The Terra and Terra 2.0 story is still evolving. Whether something malicious happened to stablecoin or whether it was just a failed attempt, only time will tell.
Even in traditional markets, however, we have seen time and time again how unsuccessful managers jump from one management position to another. It’s not shocking to see Do Kwon at the helm of Terra 2.0, but it should definitely get investors to stop and think twice before investing.
What makes the case against Kwon is his reluctance to anticipate the problems and act accordingly. Many have warned that the USTC connection is backed by volatile assets and Terra is using community funds to buy Bitcoin (BTC), but most of it went unnoticed amid high promises from the project’s executives.

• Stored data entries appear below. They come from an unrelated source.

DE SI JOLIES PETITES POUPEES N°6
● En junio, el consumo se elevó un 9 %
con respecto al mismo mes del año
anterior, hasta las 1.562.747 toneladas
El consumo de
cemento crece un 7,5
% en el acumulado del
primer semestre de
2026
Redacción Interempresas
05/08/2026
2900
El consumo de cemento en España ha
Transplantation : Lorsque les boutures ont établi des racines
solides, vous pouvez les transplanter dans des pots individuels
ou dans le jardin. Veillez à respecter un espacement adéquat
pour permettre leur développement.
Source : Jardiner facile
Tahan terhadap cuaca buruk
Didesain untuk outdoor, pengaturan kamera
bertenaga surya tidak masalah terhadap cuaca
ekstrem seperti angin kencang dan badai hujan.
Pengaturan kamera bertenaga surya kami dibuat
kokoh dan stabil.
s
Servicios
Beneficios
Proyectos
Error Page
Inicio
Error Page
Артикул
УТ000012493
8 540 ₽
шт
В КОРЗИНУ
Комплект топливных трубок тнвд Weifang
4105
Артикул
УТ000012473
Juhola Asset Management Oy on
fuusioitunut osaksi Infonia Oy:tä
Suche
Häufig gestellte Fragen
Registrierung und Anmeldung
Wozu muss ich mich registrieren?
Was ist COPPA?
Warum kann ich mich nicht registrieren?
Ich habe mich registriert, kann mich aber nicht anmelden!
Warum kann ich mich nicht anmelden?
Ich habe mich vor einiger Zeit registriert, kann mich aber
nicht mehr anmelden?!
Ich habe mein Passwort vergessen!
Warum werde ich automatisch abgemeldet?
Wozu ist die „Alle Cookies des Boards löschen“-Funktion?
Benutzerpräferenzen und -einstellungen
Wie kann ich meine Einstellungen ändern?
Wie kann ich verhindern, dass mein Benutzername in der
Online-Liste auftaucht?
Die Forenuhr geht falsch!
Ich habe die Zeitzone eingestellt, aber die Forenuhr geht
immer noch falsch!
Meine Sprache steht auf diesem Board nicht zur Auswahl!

The co-founder of Terra and the majority of Terraform Labs’ employees are currently under investigation for various charges, including tax evasion, market abuse and more. While it is not possible to blame the community for approving the reboot plan as they hoped to recover some of their money with the airdrops, leading Kwon could once again prove to be a problem for the community in the long run.